ASSIGNMENT
Each line below needs to be printed again exactly.
◆ ◆ ◆ ◆ ◆ ◆ ◆
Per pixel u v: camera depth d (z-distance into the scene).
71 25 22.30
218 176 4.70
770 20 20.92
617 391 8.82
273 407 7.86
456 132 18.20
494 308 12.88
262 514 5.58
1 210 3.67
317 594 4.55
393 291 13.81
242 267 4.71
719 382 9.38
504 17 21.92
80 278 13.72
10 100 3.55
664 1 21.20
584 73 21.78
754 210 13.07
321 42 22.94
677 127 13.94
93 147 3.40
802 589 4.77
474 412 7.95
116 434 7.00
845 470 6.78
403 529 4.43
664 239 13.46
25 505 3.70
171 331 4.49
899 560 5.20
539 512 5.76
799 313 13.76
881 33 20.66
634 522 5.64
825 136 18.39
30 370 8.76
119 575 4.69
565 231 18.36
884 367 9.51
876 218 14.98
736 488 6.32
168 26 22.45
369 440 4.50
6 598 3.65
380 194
◆ ◆ ◆ ◆ ◆ ◆ ◆
ANSWER SPACE
Per pixel u v: camera depth d (z-distance into the scene).
71 25 22.30
218 176 4.70
770 20 20.92
617 391 8.82
273 407 7.86
456 132 18.20
494 308 12.88
262 514 5.58
1 210 3.67
317 594 4.55
393 291 13.81
242 267 4.71
719 382 9.38
504 17 21.92
80 278 13.72
10 100 3.55
664 1 21.20
584 73 21.78
754 210 13.07
321 42 22.94
677 127 13.94
93 147 3.40
802 589 4.77
474 412 7.95
116 434 7.00
845 470 6.78
403 529 4.43
664 239 13.46
25 505 3.70
171 331 4.49
899 560 5.20
539 512 5.76
799 313 13.76
881 33 20.66
634 522 5.64
825 136 18.39
30 370 8.76
119 575 4.69
565 231 18.36
884 367 9.51
876 218 14.98
736 488 6.32
168 26 22.45
369 440 4.50
6 598 3.65
380 194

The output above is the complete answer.